Stacy describes it this way: “Usually it’s an hour-long discussion because whenever we do a course of radiation, we want the patients to understand what the treatment side effects would be, the long-term risk, the benefits of treatment, and the number of treatments, if they choose radiation as part of treatment.”
Many of Stacy’s radiation patients come with a preconceived negative impression of what radiation therapy does to the patient, because they saw it in their parents or grandparents who received it twenty-plus years ago. In his first meeting with his patients, Stacy explores those notions and seeks to calm their fears.
“It’s very common for patients to say, ‘Well, my grandmother or a family member got radiation treatment twenty years ago, and it was horrible,’” says Stacy.
He continues, “We explain that back then, we didn’t have the computers and appropriate imaging that could really target the radiation. Now it’s all computerized. I explain to patients that when we do a CT scan, we fuse together their other MRIs and PET scans with very sophisticated imaging. That lets us draw out exactly where the tumor is, and where all the normal tissue is that we want to avoid. We then use very sophisticated computer mapping to plot the best way to deliver the radiation to where it’s much more targeted, much more effective, and much less toxic than it was before. It’s all computer and robot driven,” says Stacy. The newer radiation modalities of IMRT, intensity modulated radiation therapy, and stereotactic radiation have dramatically improved radiation oncology for patients at ARH, says Stacy.
“In the past, we would use three or four larger beams of radiation, but with IMRT we’re asking the computer to evaluate about a million different ways of giving the radiation. Then we’re giving tumors two to three hundred very tiny beams of radiation. When you do it that way, you can really focus the radiation to just the tumor, and limit the radiation to other surrounding normal tissue,” he says.
“Stereotactic is the even fancier version. Instead of doing little tiny doses over several weeks, you’re doing one to five very large doses of radiation. That, by definition, requires the IMRT type treatments. When we do super focused radiation, we can safely give very large doses of very few treatments. We’ve always known that that’s the best way to get radiation, It’s just that in the distant past, we didn’t have the technology to even consider it,” Stacy says.
The Team Approach
When Don Stacy joined ARH, it was his goal to expand the radiation department with additional providers, services, and eventually more patient access points. Some of that has come into fruition with the addition of Ivy, nurse practitioner, and nurse navigator Morgan. The practice has also added registered dietician Cassidy Marshall, RD, LD.

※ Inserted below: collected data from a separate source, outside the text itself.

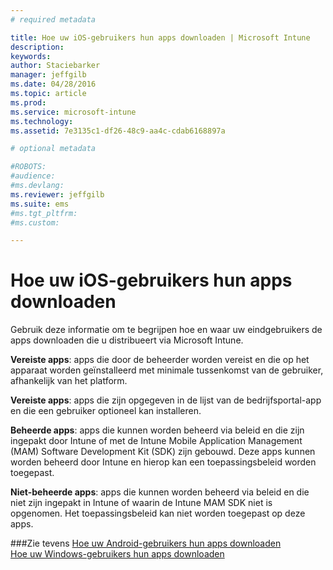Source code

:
 ```yaml
---
# required metadata

title: Hoe uw iOS-gebruikers hun apps downloaden | Microsoft Intune
description:
keywords:
author: Staciebarker
manager: jeffgilb
ms.date: 04/28/2016
ms.topic: article
ms.prod:
ms.service: microsoft-intune
ms.technology:
ms.assetid: 7e3135c1-df26-48c9-aa4c-cdab6168897a

# optional metadata

#ROBOTS:
#audience:
#ms.devlang:
ms.reviewer: jeffgilb
ms.suite: ems
#ms.tgt_pltfrm:
#ms.custom:

---
```



# Hoe uw iOS-gebruikers hun apps downloaden

Gebruik deze informatie om te begrijpen hoe en waar uw eindgebruikers de apps downloaden die u distribueert via Microsoft Intune. 

**Vereiste apps**: apps die door de beheerder worden vereist en die op het apparaat worden geïnstalleerd met minimale tussenkomst van de gebruiker, afhankelijk van het platform.

**Vereiste apps**: apps die zijn opgegeven in de lijst van de bedrijfsportal-app en die een gebruiker optioneel kan installeren.

**Beheerde apps**: apps die kunnen worden beheerd via beleid en die zijn ingepakt door Intune of met de Intune Mobile Application Management (MAM) Software Development Kit (SDK) zijn gebouwd. Deze apps kunnen worden beheerd door Intune en hierop kan een toepassingsbeleid worden toegepast.

**Niet-beheerde apps**: apps die kunnen worden beheerd via beleid en die niet zijn ingepakt in Intune of waarin de Intune MAM SDK niet is opgenomen. Het toepassingsbeleid kan niet worden toegepast op deze apps.

###Zie tevens
[Hoe uw Android-gebruikers hun apps downloaden](how-your-android-users-get-their-apps.md)</br>
[Hoe uw Windows-gebruikers hun apps downloaden](how-your-windows-users-get-their-apps.md)

<!--HONumber=May16_HO1-->


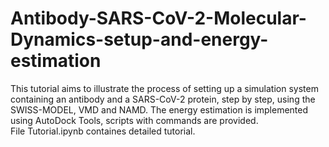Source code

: # Antibody-SARS-CoV-2-Molecular-Dynamics-setup-and-energy-estimation
This tutorial aims to illustrate the process of setting up a simulation system containing an antibody and a SARS-CoV-2 protein, 
step by step, using the SWISS-MODEL, VMD and NAMD. The energy estimation is implemented using AutoDock Tools, scripts with commands are provided.<br>
File Tutorial.ipynb containes detailed tutorial. 
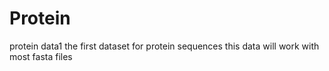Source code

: # Protein
protein data1
the first dataset for protein sequences
this data will work with most fasta files
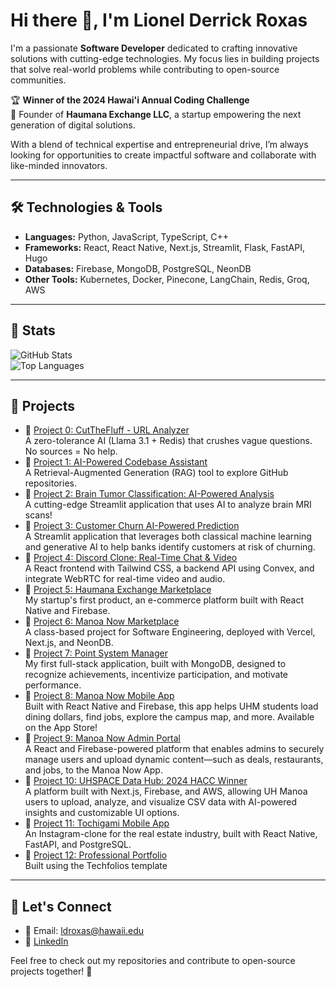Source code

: # Hi there 👋, I'm Lionel Derrick Roxas  

I'm a passionate **Software Developer** dedicated to crafting innovative solutions with cutting-edge technologies. My focus lies in building projects that solve real-world problems while contributing to open-source communities.  

🏆 **Winner of the 2024 Hawai'i Annual Coding Challenge**  
🚀 Founder of **Haumana Exchange LLC**, a startup empowering the next generation of digital solutions.  

With a blend of technical expertise and entrepreneurial drive, I’m always looking for opportunities to create impactful software and collaborate with like-minded innovators. 

---

## 🛠️ Technologies & Tools  

- **Languages:** Python, JavaScript, TypeScript, C++
- **Frameworks:** React, React Native, Next.js, Streamlit, Flask, FastAPI, Hugo
- **Databases:** Firebase, MongoDB, PostgreSQL, NeonDB
- **Other Tools:** Kubernetes, Docker, Pinecone, LangChain, Redis, Groq, AWS

---

## 🌟 Stats  

![GitHub Stats](https://github-readme-stats.vercel.app/api?username=LionelRoxas&show_icons=true&theme=radical)  
![Top Languages](https://github-readme-stats.vercel.app/api/top-langs/?username=LionelRoxas&layout=compact&theme=radical)  

---

## 🚀 Projects  

- 🔗 [Project 0: CutTheFluff - URL Analyzer](https://cutthefluff.vercel.app/)  
  A zero-tolerance AI (Llama 3.1 + Redis) that crushes vague questions. No sources = No help.
- 🔗 [Project 1: AI-Powered Codebase Assistant](https://headstarter-codebase-rag.streamlit.app/)  
  A Retrieval-Augmented Generation (RAG) tool to explore GitHub repositories.  
- 🔗 [Project 2: Brain Tumor Classification: AI-Powered Analysis](https://headstarter-brain-tumor-classification.streamlit.app/?embed_options=dark_theme)  
  A cutting-edge Streamlit application that uses AI to analyze brain MRI scans!
- 🔗 [Project 3: Customer Churn AI-Powered Prediction](https://headstarter-customer-churn-prediction.streamlit.app/?embed_options=dark_theme)  
  A Streamlit application that leverages both classical machine learning and generative AI to help banks identify customers at risk of churning.
- 🔗 [Project 4: Discord Clone: Real-Time Chat & Video](https://github.com/LionelRoxas/chat-starter)  
  A React frontend with Tailwind CSS, a backend API using Convex, and integrate WebRTC for real-time video and audio.
- 🔗 [Project 5: Haumana Exchange Marketplace](https://www.haumanaexchange.org/)  
  My startup's first product, an e-commerce platform built with React Native and Firebase.
- 🔗 [Project 6: Manoa Now Marketplace](https://www.haumanaexchange.org/)  
  A class-based project for Software Engineering, deployed with Vercel, Next.js, and NeonDB.
- 🔗 [Project 7: Point System Manager](https://lionelroxas.github.io/point-system-app-frontend/)  
  My first full-stack application, built with MongoDB, designed to recognize achievements, incentivize participation, and motivate performance.
- 🔗 [Project 8: Manoa Now Mobile App](https://apps.apple.com/us/app/m%C4%81noa-now/id538671814)  
  Built with React Native and Firebase, this app helps UHM students load dining dollars, find jobs, explore the campus map, and more. Available on the App Store!
- 🔗 [Project 9: Manoa Now Admin Portal](https://manoanow.org/app/admin/)  
  A React and Firebase-powered platform that enables admins to securely manage users and upload dynamic content—such as deals, restaurants, and jobs, to the Manoa Now App.
- 🔗 [Project 10: UHSPACE Data Hub: 2024 HACC Winner](https://uhspace.org/)  
  A platform built with Next.js, Firebase, and AWS, allowing UH Manoa users to upload, analyze, and visualize CSV data with AI-powered insights and customizable UI options.
- 🔗 [Project 11: Tochigami Mobile App]()  
  An Instagram-clone for the real estate industry, built with React Native, FastAPI, and PostgreSQL.
- 🔗 [Project 12: Professional Portfolio](https://lionelroxas.github.io/)  
  Built using the Techfolios template

---

## 💬 Let's Connect  

- 📧 Email: ldroxas@hawaii.edu 
- 💼 [LinkedIn](https://www.linkedin.com/in/lionel-derrick-roxas-86b1612b5/) 

Feel free to check out my repositories and contribute to open-source projects together! 🚀  
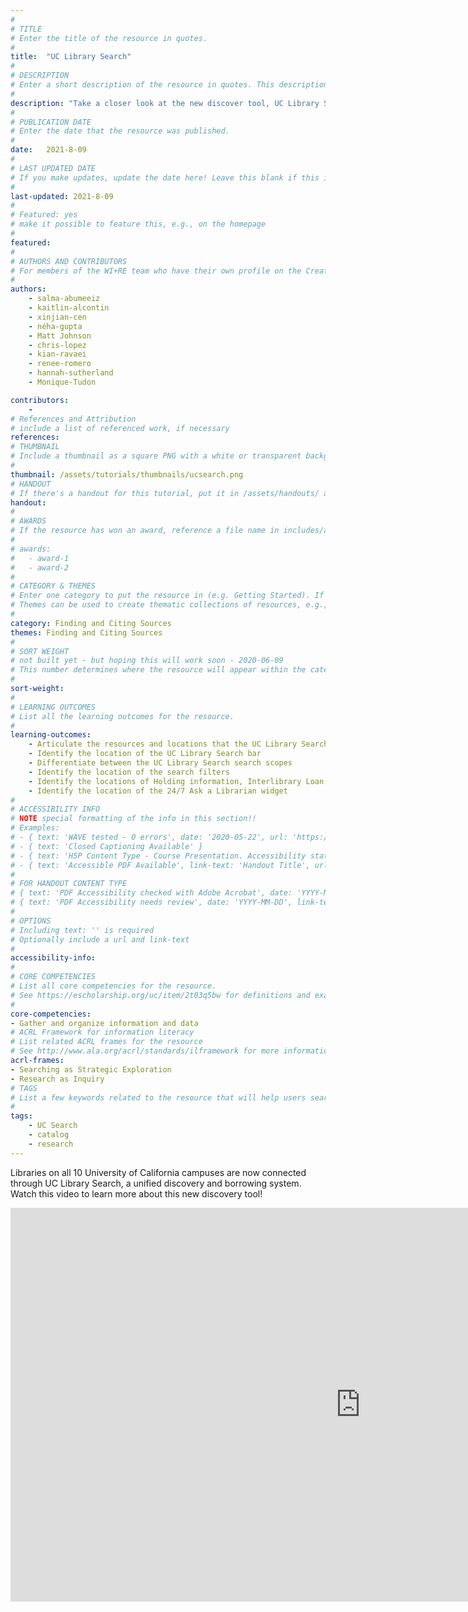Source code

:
 ```yaml
---
#
# TITLE
# Enter the title of the resource in quotes.
#
title:  "UC Library Search"
#
# DESCRIPTION
# Enter a short description of the resource in quotes. This description will appear on the list page as a preview, but not on the tutorial/workshop itself.
#
description: "Take a closer look at the new discover tool, UC Library Search!"
#
# PUBLICATION DATE
# Enter the date that the resource was published.
#
date:   2021-8-09
#
# LAST UPDATED DATE
# If you make updates, update the date here! Leave this blank if this is being published for the first time.
#
last-updated: 2021-8-09
#
# Featured: yes
# make it possible to feature this, e.g., on the homepage
#
featured: 
#
# AUTHORS AND CONTRIBUTORS
# For members of the WI+RE team who have their own profile on the Creative Team page, enter the name as firstname-lastname (e.g. doug-worsham). For community partners who don't have their own profile on the WI+RE site, enter their name as Firstname Lastname (e.g. Gene Block). The names will appear in the order you enter them.
#
authors:
    - salma-abumeeiz
    - kaitlin-alcontin
    - xinjian-cen
    - néha-gupta
    - Matt Johnson
    - chris-lopez
    - kian-ravaei
    - renee-romero
    - hannah-sutherland
    - Monique-Tudon

contributors:
    - 
# References and Attribution
# include a list of referenced work, if necessary
references:
# THUMBNAIL
# Include a thumbnail as a square PNG with a white or transparent background. Our standard dimensions are 250x250 px, but any size square will do. Thumbnails for tutorials go in /assets/tutorials/thumbnails/, and for workshops, /assets/workshops/thumbnails/.
#
thumbnail: /assets/tutorials/thumbnails/ucsearch.png
# HANDOUT
# If there's a handout for this tutorial, put it in /assets/handouts/ and replace the three dots with the filename!
handout:
#
# AWARDS
# If the resource has won an award, reference a file name in includes/awards/ without the .html. For example, if it was accepted to PRIMO, you would write "primo". If the award isn't in includes/awards, create a new award file!
#
# awards: 
#   - award-1
#   - award-2
#
# CATEGORY & THEMES
# Enter one category to put the resource in (e.g. Getting Started). If you enter a category that doesn't already exist, a new category will be created on the WI+RE site.
# Themes can be used to create thematic collections of resources, e.g., stem, etc.
#
category: Finding and Citing Sources
themes: Finding and Citing Sources
#
# SORT WEIGHT
# not built yet - but hoping this will work soon - 2020-06-09
# This number determines where the resource will appear within the category. Larger numbers appear later within the category, and higher numbers appear earlier.
#
sort-weight:
#
# LEARNING OUTCOMES
# List all the learning outcomes for the resource.
#
learning-outcomes:
    - Articulate the resources and locations that the UC Library Search is capable of searching
    - Identify the location of the UC Library Search bar
    - Differentiate between the UC Library Search search scopes
    - Identify the location of the search filters
    - Identify the locations of Holding information, Interlibrary Loan, Permalink, Create Citation, and Subject Headings in the catalog record
    - Identify the location of the 24/7 Ask a Librarian widget
#
# ACCESSIBILITY INFO
# NOTE special formatting of the info in this section!!
# Examples:
# - { text: 'WAVE tested - 0 errors', date: '2020-05-22', url: 'https://wave.webaim.org/' }
# - { text: 'Closed Captioning Available' }
# - { text: 'H5P Content Type - Course Presentation. Accessibility status - Tested with no known problems', date: 'YYYY-MM-DD', url: 'https://h5p.org/documentation/installation/content-type-accessibility' }
# - { text: 'Accessible PDF Available', link-text: 'Handout Title', url: 'full-url' }
#
# FOR HANDOUT CONTENT TYPE
# { text: 'PDF Accessibility checked with Adobe Acrobat', date: 'YYYY-MM-DD' }
# { text: 'PDF Accessibility needs review', date: 'YYYY-MM-DD', link-text: 'Issue reported', url: 'link to issue' } 
#
# OPTIONS
# Including text: '' is required
# Optionally include a url and link-text
#
accessibility-info:
#
# CORE COMPETENCIES
# List all core competencies for the resource.
# See https://escholarship.org/uc/item/2t03q5bw for definitions and examples of each core competency
#
core-competencies:
- Gather and organize information and data
# ACRL Framework for information literacy
# List related ACRL frames for the resource
# See http://www.ala.org/acrl/standards/ilframework for more information
acrl-frames:
- Searching as Strategic Exploration
- Research as Inquiry 
# TAGS
# List a few keywords related to the resource that will help users search for it.
#
tags:
    - UC Search
    - catalog
    - research
---
```

Libraries on all 10 University of California campuses are now connected through UC Library Search, a unified discovery and borrowing system. Watch this video to learn more about this new discovery tool!

<iframe width="1120" height="630" src="https://www.youtube.com/embed/3Yd7RUZjdHs" title="YouTube video player" frameborder="0" allow="accelerometer; autoplay; clipboard-write; encrypted-media; gyroscope; picture-in-picture" allowfullscreen></iframe>
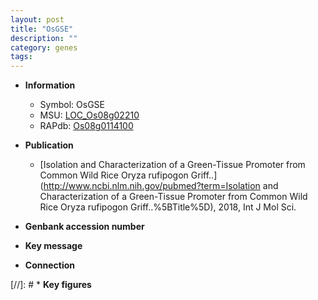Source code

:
 ```yaml
---
layout: post
title: "OsGSE"
description: ""
category: genes
tags: 
---
```


* **Information**  
    + Symbol: OsGSE  
    + MSU: [LOC_Os08g02210](http://rice.uga.edu/cgi-bin/ORF_infopage.cgi?orf=LOC_Os08g02210)  
    + RAPdb: [Os08g0114100](https://rapdb.dna.affrc.go.jp/locus/?name=Os08g0114100)  

* **Publication**  
    + [Isolation and Characterization of a Green-Tissue Promoter from Common Wild Rice Oryza rufipogon Griff..](http://www.ncbi.nlm.nih.gov/pubmed?term=Isolation and Characterization of a Green-Tissue Promoter from Common Wild Rice Oryza rufipogon Griff..%5BTitle%5D), 2018, Int J Mol Sci.

* **Genbank accession number**  

* **Key message**  

* **Connection**  

[//]: # * **Key figures**  


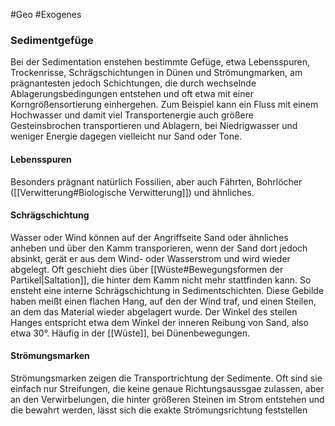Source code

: #Geo #Exogenes 

### Sedimentgefüge

Bei der Sedimentation enstehen bestimmte Gefüge, etwa Lebensspuren, Trockenrisse, Schrägschichtungen in Dünen und Strömungmarken, am prägnantesten jedoch Schichtungen, die durch wechselnde Ablagerungsbedingungen entstehen und oft etwa mit einer Korngrößensortierung einhergehen. Zum Beispiel kann ein Fluss mit einem Hochwasser und damit viel Transportenergie auch größere Gesteinsbrochen transportieren und Ablagern, bei Niedrigwasser und weniger Energie dagegen vielleicht nur Sand oder Tone.

#### Lebensspuren

Besonders prägnant natürlich Fossilien, aber auch Fährten, Bohrlöcher ([[Verwitterung#Biologische Verwitterung]]) und ähnliches.

#### Schrägschichtung

Wasser oder Wind können auf der Angriffseite Sand oder ähnliches anheben und über den Kamm transporieren, wenn der Sand dort jedoch absinkt, gerät er aus dem Wind- oder Wasserstrom und wird wieder abgelegt. Oft geschieht dies über [[Wüste#Bewegungsformen der Partikel|Saltation]], die hinter dem Kamm nicht mehr stattfinden kann. So ensteht eine interne Schrägschichtung in Sedimentschichten. Diese Gebilde haben meißt einen flachen Hang, auf den der Wind traf, und einen Steilen, an dem das Material wieder abgelagert wurde. Der Winkel des steilen Hanges entspricht etwa dem Winkel der inneren Reibung von Sand, also etwa 30°. Häufig in der [[Wüste]], bei Dünenbewegungen.

#### Strömungsmarken

Strömungsmarken zeigen die Transportrichtung der Sedimente. Oft sind sie einfach nur Streifungen, die keine genaue Richtungsaussgae zulassen, aber an den Verwirbelungen, die hinter größeren Steinen im Strom entstehen und die bewahrt werden, lässt sich die exakte Strömungsrichtung feststellen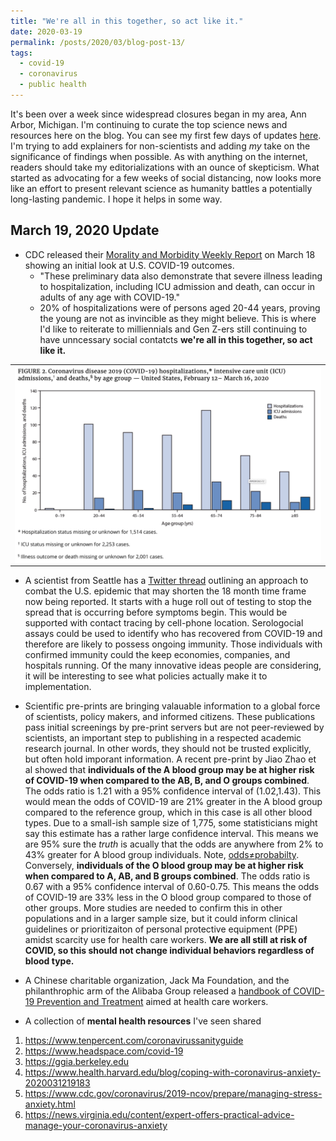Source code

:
 ```yaml
---
title: "We're all in this together, so act like it."
date: 2020-03-19
permalink: /posts/2020/03/blog-post-13/
tags:
  - covid-19
  - coronavirus
  - public health
---
```


It's been over a week since widespread closures began in my area, Ann Arbor, Michigan. I'm continuing to curate the top science news and resources here on the blog. You can see my first few days of updates [here](http://www.brookewolford.com/posts/2020/03/blog-post-12/). I'm trying to add explainers for non-scientists and adding *my* take on the significance of findings when possible. As with anything on the internet, readers should take my editorializations with an ounce of skepticism. What started as advocating for a few weeks of social distancing, now looks more like an effort to present relevant science as humanity battles a potentially long-lasting pandemic. I hope it helps in some way.

## March 19, 2020 Update

* CDC released their [Morality and Morbidity Weekly Report](https://www.cdc.gov/mmwr/volumes/69/wr/mm6912e2.htm) on March 18 showing an initial look at U.S. COVID-19 outcomes.
  - "These preliminary data also demonstrate that severe illness leading to hospitalization, including ICU admission and death, can occur in adults of any age with COVID-19." 
  - 20% of hospitalizations were of persons aged 20-44 years, proving the young are not as invincible as they might believe.  This is where I'd like to reiterate to milliennials and Gen Z-ers still continuing to have unncessary social contatcts **we're all in this together, so act like it.** 
  
<table align="center"><tr><td align="center" width="9999">
<img src="/images/MMWR_Fig2.jpg" align="center" width="600" alt="CDC Weekly Report">
</td></tr></table>

* A scientist from Seattle has a [Twitter thread](https://mobile.twitter.com/trvrb/status/1240444821593944064) outlining an approach to combat the U.S. epidemic that may shorten the 18 month time frame now being reported. It starts with a huge roll out of testing to stop the spread that is occurring before symptoms begin. This would be supported with contact tracing by cell-phone location. Serologocial assays could be used to identify who has recovered from COVID-19 and therefore are likely to possess ongoing immunity. Those individuals with confirmed immunity could the keep economies, companies, and hospitals running. Of the many innovative ideas people are considering, it will be interesting to see what policies actually make it to implementation.

* Scientific pre-prints are bringing valauable information to a global force of scientists, policy makers, and informed citizens. These publications pass initial screenings by pre-print servers but are not peer-reviewed by scientists, an important step to publishing in a respected academic research journal. In other words, they should not be trusted explicitly, but often hold imporant information. A recent pre-print by Jiao Zhao et al showed that **individuals of the A blood group may be at higher risk of COVID-19 when compared to the AB, B, and O groups combined**. The odds ratio is 1.21 with a 95% confidence interval of (1.02,1.43). This would mean the odds of COVID-19 are 21% greater in the A blood group compared to the reference group, which in this case is all other blood types. Due to a small-ish sample size of 1,775, some statisticians might say this estimate has a rather large confidence interval. This means we are 95% sure the *truth* is acually that the odds are anywhere from 2% to 43% greater for A blood group individuals. Note, [odds≠probabilty](https://towardsdatascience.com/are-you-mixing-up-odds-with-probability-5f2d385fa890). Conversely, **individuals of the O blood group may be at higher risk when compared to A, AB, and B groups combined**. The odds ratio is 0.67 with a 95% confidence interval of 0.60-0.75. This means the odds of COVID-19 are 33% less in the O blood group compared to those of other groups.  More studies are needed to confirm this in other populations and in a larger sample size, but it could inform clinical guidelines or prioritizaiton of personal protective equipment (PPE) amidst scarcity use for health care workers. **We are all still at risk of COVID, so this should not change individual behaviors regardless of blood type.**

* A Chinese charitable organization, Jack Ma Foundation, and the philanthrophic arm of the Alibaba Group released a [handbook of COVID-19 Prevention and Treatment](https://covid-19.alibabacloud.com) aimed at health care workers.

* A collection of **mental health resources** I've seen shared
1. https://www.tenpercent.com/coronavirussanityguide
2. https://www.headspace.com/covid-19
3. https://ggia.berkeley.edu
4. https://www.health.harvard.edu/blog/coping-with-coronavirus-anxiety-2020031219183
5. https://www.cdc.gov/coronavirus/2019-ncov/prepare/managing-stress-anxiety.html
6. https://news.virginia.edu/content/expert-offers-practical-advice-manage-your-coronavirus-anxiety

“She’s a crucial part, part of the team,” says Stacy, “because a key issue with patients not completing treatment, is their nutrition status. When patients lose a lot of weight during treatment, they tend to end up in the hospital, and then they can’t complete the treatment. Having Cassidy in the Cancer Center has allowed us to prevent that. Since she’s come on board, our patient missing treatment rates have dropped and completion rates have risen.”
Stacy continues, “We also now have a licensed clinical social worker. Kaitlyn Warfield, MSW, LCSW. A lot, nearly all cancer patients, have depression, anxiety, a variety of mental health issues. That’s just never addressed unless you have someone to take care of that. We now have a person to see every possible patient and have those discussions.”
In Conclusion
Stacy is currently the 14th-District trustee member for the Kentucky Medical Association. He’s been on the board of trustees for the last three years and was re-elected this year for another three-year term. Initially, he got involved with the KMA because of the medical cannabis issue, of which he was an early proponent of legalizing. It’s been a long road, but Stacy feels he has found his place and his work. “Our goal really is to be the best cancer center in Southeast and Eastern Kentucky. If we aren’t now, our goal is to continue to build to that.”